Give a faithful, exact copy of all entries, minus the images.
DATA SHOWN: Begin
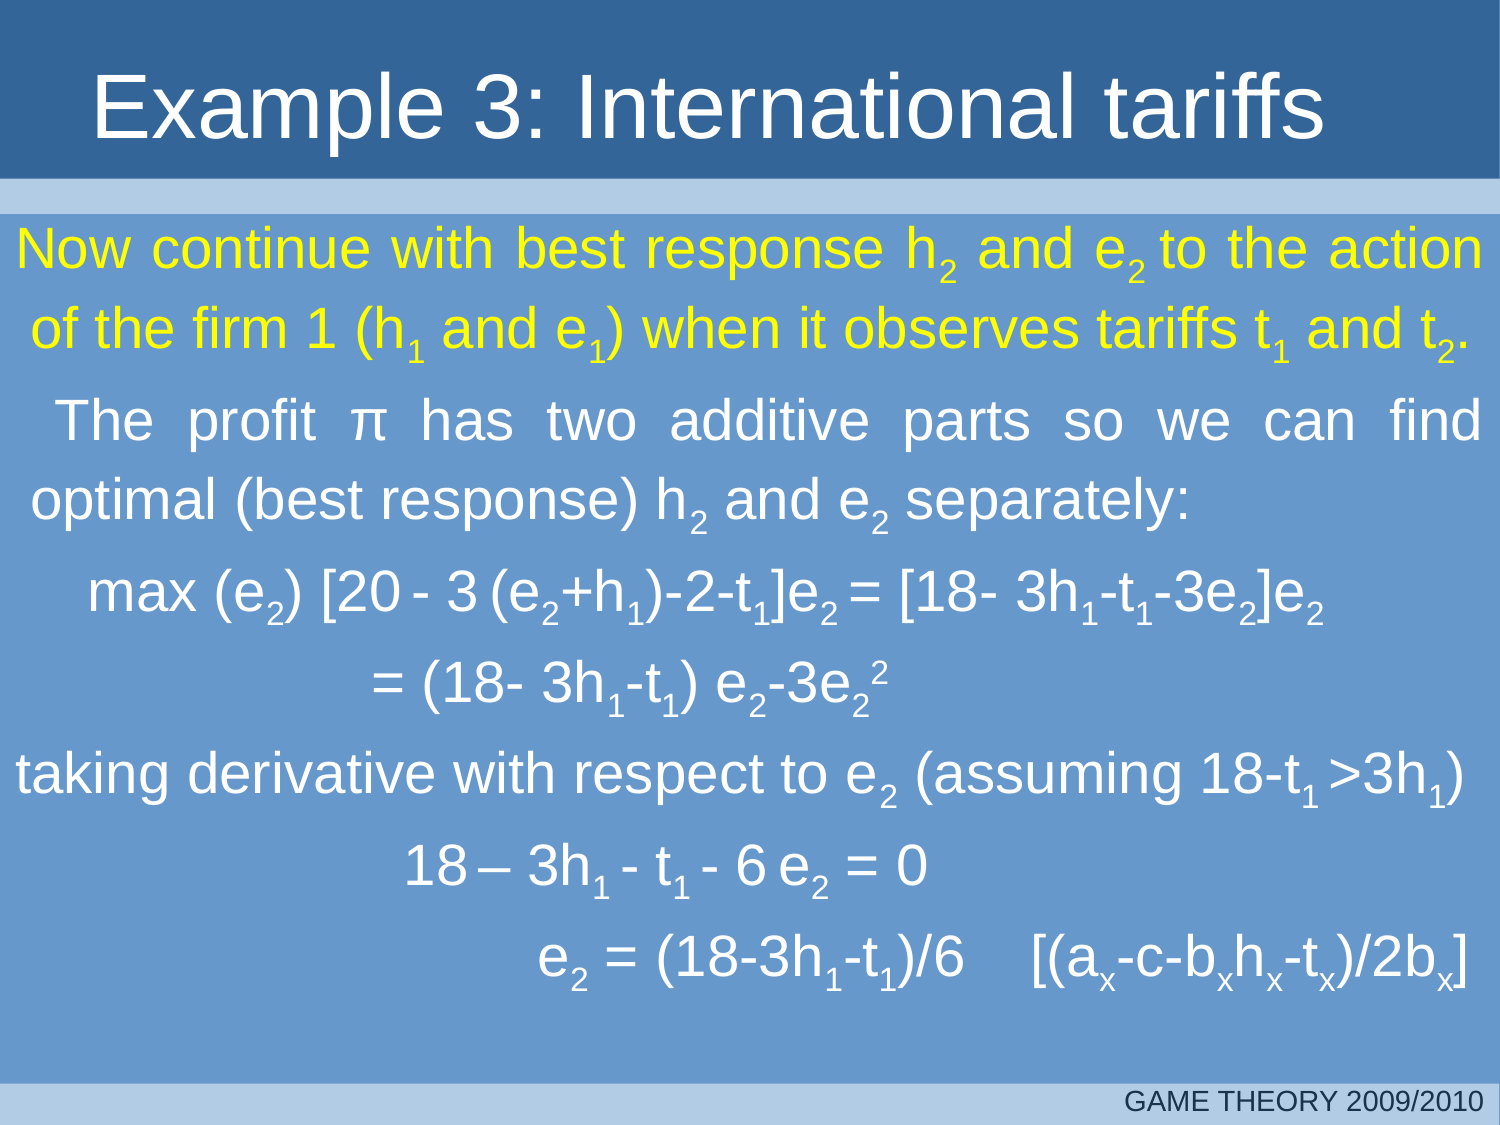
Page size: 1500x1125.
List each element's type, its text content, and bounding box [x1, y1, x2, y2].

list Now continue with best response h2 and e2 to the action of the firm 1 (h1 and e1) when it observes tariffs t1 and t2. The profit π has two additive parts so we can find optimal (best response) h2 and e2 separately: max (e2) [20 - 3 (e2+h1)-2-t1]e2 = [18- 3h1-t1-3e2]e2 = (18- 3h1-t1) e2-3e22 taking derivative with respect to e2 (assuming 18-t1 >3h1) 18 – 3h1 - t1 - 6 e2 = 0 e2 = (18-3h1-t1)/6 [(ax-c-bxhx-tx)/2bx] [0, 202, 1500, 960]
title Example 3: International tariffs [74, 42, 1436, 162]
text_box GAME THEORY 2009/2010 [1109, 1075, 1500, 1125]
DATA SHOWN: End
■ **RESULT FOR THIS EXERCISE**:
Page size: 1500x1125.
List each element's type, its text content, and bounding box [x1, y1, x2, y2].

list Now continue with best response h2 and e2 to the action of the firm 1 (h1 and e1) when it observes tariffs t1 and t2. The profit π has two additive parts so we can find optimal (best response) h2 and e2 separately: max (e2) [20 - 3 (e2+h1)-2-t1]e2 = [18- 3h1-t1-3e2]e2 = (18- 3h1-t1) e2-3e22 taking derivative with respect to e2 (assuming 18-t1 >3h1) 18 – 3h1 - t1 - 6 e2 = 0 e2 = (18-3h1-t1)/6 [(ax-c-bxhx-tx)/2bx] [0, 202, 1500, 960]
title Example 3: International tariffs [74, 42, 1436, 162]
text_box GAME THEORY 2009/2010 [1109, 1075, 1500, 1125]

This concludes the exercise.